F5 Nil lumine laedor (Vom Licht werde ich nicht verletzt). Adler fliegt ganz nah an die Sonne heran. Die Nähe des Sonnenlichts schadet dem Adler nicht, sondern schärft seine Augen (Picinelli, Lib. IV, Nr. 211, s. v. aquila). Das Emblem steht für den Fürsten, der unbeirrt vom Lob der Menge sich auf das Wesentliche beschränkt.
F6 Durissima vinco calore (Das Härteste besiege ich mit meiner Hitze). Vogel Strauß hält ein Hufeisen im Schnabel. Dem Vogel Strauß wird so viel Hitze des Magens nachgesagt, daß er selbst ein Hufeisen verdauen kann (Picinelli, Lib. IV, Nr. 617, s. v. struthio).

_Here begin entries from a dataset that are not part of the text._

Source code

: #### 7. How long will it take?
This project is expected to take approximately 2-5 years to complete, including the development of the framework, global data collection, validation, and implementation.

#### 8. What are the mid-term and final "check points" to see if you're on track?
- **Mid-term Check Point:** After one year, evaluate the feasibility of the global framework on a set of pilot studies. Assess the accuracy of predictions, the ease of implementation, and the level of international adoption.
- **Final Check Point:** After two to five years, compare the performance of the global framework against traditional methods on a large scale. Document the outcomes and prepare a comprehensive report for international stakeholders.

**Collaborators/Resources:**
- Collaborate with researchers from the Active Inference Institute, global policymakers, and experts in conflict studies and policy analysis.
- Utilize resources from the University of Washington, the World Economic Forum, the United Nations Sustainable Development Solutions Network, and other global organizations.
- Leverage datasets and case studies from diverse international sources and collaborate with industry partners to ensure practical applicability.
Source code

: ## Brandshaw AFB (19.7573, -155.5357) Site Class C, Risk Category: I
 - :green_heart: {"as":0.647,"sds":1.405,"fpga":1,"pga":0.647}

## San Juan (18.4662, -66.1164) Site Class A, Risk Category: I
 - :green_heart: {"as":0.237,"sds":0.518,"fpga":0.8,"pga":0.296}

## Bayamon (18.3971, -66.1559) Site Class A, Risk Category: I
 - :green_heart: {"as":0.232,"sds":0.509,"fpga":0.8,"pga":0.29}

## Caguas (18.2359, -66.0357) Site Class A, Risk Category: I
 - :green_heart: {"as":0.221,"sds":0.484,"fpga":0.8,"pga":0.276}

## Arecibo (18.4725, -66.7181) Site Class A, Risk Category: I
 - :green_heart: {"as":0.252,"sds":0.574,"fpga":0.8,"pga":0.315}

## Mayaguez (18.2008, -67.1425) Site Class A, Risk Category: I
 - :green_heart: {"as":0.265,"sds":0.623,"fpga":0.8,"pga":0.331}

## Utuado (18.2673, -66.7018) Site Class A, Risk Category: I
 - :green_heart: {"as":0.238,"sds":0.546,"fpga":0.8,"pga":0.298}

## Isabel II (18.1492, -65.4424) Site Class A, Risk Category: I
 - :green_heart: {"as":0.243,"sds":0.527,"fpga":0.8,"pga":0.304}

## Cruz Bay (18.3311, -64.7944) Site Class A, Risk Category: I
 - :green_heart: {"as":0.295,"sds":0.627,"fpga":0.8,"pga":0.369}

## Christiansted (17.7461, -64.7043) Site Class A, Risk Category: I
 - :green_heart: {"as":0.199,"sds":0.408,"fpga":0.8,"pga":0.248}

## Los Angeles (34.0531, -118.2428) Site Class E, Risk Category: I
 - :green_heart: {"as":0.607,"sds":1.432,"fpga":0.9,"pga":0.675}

Das Emblem bezieht sich auf den starken Herrscher, dessen Stärke selbst die größten Widrigkeiten überwindet.
Die Fürstenzimmer innerhalb der Gästewohnungen waren für hohe Gäste bestimmt, die z. B. anläßlich einer Abtswahl oder auf der Durchreise nach Österreich in Raitenhaslach zu Gast waren, in erster Linie aber für den jeweiligen geistlichen und weltlichen Herrscher, den Fürsterzbischof von Salzburg und den Kurfürsten von Bayern. In der Regel repräsentiert sich hier - oder in seinem Festsaal - das Kloster innerhalb der Koordinaten der weltlichen und geistlichen Macht. Hier spielen die Wappen der Stifter auf Raitenhaslachs Alter und seine Rolle in der Geschichte an, die Wappen des Kurfürstentums Bayern und der Erzdiözese Salzburg auf die weltliche und geistliche Ordnung, in die Raitenhaslach eingebunden ist.
Das Mittelbild thematisiert an einem biblischen Beispiel die Gastfreundschaft, wie im Treppenhaus die Gastfreundschaft Abrahams und in der Großen Gaststube die Marthas dargestellt werden. Mit Gastfreundschaft hat aber die zweite Iosephszene, der Verkauf Josephs an die midianitischen Kaufleute, nichts zu tun. Sie paßt mehr zu der Herrscherikonographie der Wandbilder Wa-b und der Embleme F1-6 in den Fensterlaibungen. Es ist vorstellbar, daß diese Thematik sich auf das Amt des Abtes bezieht: Dieser ist nicht, wie ein Fürst, für die hohe Stellung geboren, sondern kommt durch eigene Verdienste in die Lage, Macht auszuüben und hohe Gäste empfangen und bewirten zu können.
Die Inschrift Nil stabile terris gibt den Schlüssel zur Deutung. Sie paßt nicht nur auf das Schicksal des Polykrates, sondern auch auf das des Cincinnatus und das des ägyptischen Joseph. Unter diesem Aspekt ist auch die Reihe der Herrschertugenden (F1-6) zu verstehen. Sie zielt auf die Eigenschaften ab, mit denen der Herrscher der Unsicherheit des Geschicks begegnen kann: Beharrlichkeit, Umsicht, Wachsamkeit, Unempfindlichkeit, Unbeirrbarkeit und Kraft in der Überwindung auch größter Schwierigkeiten. Dagegen fehlen wichtige Herrschertugenden wie Magnificentia oder Clementia.
Dem Motto Nil stabile terris läßt sich auch die Jahreszeitenfolge (W1-4) mit dem Hinweis auf stetigen Wechsel zuordnen. In mancher Hinsicht bereitet das Programm des Tafelzimmers das des Festsaals (s. S. 191–205) vor. Dessen zentrale Aussage lautet Stant cuncta labore (Alles ist Ergebnis der Arbeit).
Quellen und Literatur BSB, Clm 12536, fol. 57. KDB OB (8), S. 2620.